Pakistan’s nuclear arsenal consists of approximately 60 nuclear warheads, although it could be

larger. Islamabad is producing fissile material, adding to related production facilities, and

deploying additional delivery vehicles. These steps will enable Pakistan to undertake both

quantitative and qualitative improvements to its nuclear arsenal. Whether and to what extent

Pakistan’s current expansion of its nuclear weapons-related facilities is a response to the 2008

U.S.-India nuclear cooperation agreement is unclear. Islamabad does not have a public, detailed

nuclear doctrine, but its “minimum credible deterrent” is widely regarded as primarily a deterrent

to Indian military action.

- **What this exercise asks**
1. Answer these questions about the passage on Pakistan's nuclear arsenal:
(a) Roughly how many nuclear warheads make up Pakistan's arsenal?
(b) Which 2008 agreement does the passage name?
(c) What is Pakistan's "minimum credible deterrent" widely regarded as primarily deterring?
2. In the listing, rename "collectors" to "collected by" in the lines from the one holding "scientific name: Quercus durandii" through the end of the listing, inclusive. Give back only those lines, with everything else unchanged.

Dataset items

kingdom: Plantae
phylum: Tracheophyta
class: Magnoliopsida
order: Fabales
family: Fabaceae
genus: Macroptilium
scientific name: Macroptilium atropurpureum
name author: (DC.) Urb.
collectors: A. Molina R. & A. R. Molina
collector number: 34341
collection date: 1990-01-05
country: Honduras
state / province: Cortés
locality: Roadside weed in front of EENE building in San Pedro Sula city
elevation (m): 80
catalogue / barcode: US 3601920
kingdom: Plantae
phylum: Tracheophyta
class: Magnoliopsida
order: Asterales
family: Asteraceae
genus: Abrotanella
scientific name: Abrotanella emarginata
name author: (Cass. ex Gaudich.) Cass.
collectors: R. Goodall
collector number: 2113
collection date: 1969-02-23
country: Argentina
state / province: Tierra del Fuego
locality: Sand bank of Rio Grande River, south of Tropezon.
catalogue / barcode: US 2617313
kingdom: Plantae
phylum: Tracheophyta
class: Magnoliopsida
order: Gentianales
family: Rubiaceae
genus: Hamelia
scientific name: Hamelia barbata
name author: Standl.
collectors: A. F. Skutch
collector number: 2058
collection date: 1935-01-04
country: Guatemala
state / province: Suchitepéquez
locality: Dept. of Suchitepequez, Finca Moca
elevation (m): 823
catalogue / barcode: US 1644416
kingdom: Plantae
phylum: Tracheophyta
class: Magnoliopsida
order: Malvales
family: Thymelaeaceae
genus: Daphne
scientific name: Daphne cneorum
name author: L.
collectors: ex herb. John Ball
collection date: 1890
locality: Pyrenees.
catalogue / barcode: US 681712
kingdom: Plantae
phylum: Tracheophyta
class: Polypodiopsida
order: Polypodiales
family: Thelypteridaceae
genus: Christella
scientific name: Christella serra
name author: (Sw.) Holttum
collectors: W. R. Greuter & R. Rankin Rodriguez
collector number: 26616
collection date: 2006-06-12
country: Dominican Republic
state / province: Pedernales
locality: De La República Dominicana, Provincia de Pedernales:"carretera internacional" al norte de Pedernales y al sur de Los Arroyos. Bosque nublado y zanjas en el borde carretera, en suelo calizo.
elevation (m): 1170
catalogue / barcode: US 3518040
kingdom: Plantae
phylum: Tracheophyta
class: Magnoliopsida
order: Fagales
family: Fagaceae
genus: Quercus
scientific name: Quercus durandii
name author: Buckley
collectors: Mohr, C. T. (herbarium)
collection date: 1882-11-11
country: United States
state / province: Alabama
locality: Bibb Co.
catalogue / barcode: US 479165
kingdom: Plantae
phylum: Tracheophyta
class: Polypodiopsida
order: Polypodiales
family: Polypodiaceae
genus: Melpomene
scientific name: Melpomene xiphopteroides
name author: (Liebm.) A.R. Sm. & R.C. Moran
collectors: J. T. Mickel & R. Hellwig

- **Results of the tasks**
1.
(a) Approximately 60.
(b) The U.S.-India nuclear cooperation agreement.
(c) Indian military action.

2.
scientific name: Quercus durandii
name author: Buckley
collected by: Mohr, C. T. (herbarium)
collection date: 1882-11-11
country: United States
state / province: Alabama
locality: Bibb Co.
catalogue / barcode: US 479165
kingdom: Plantae
phylum: Tracheophyta
class: Polypodiopsida
order: Polypodiales
family: Polypodiaceae
genus: Melpomene
scientific name: Melpomene xiphopteroides
name author: (Liebm.) A.R. Sm. & R.C. Moran
collected by: J. T. Mickel & R. Hellwig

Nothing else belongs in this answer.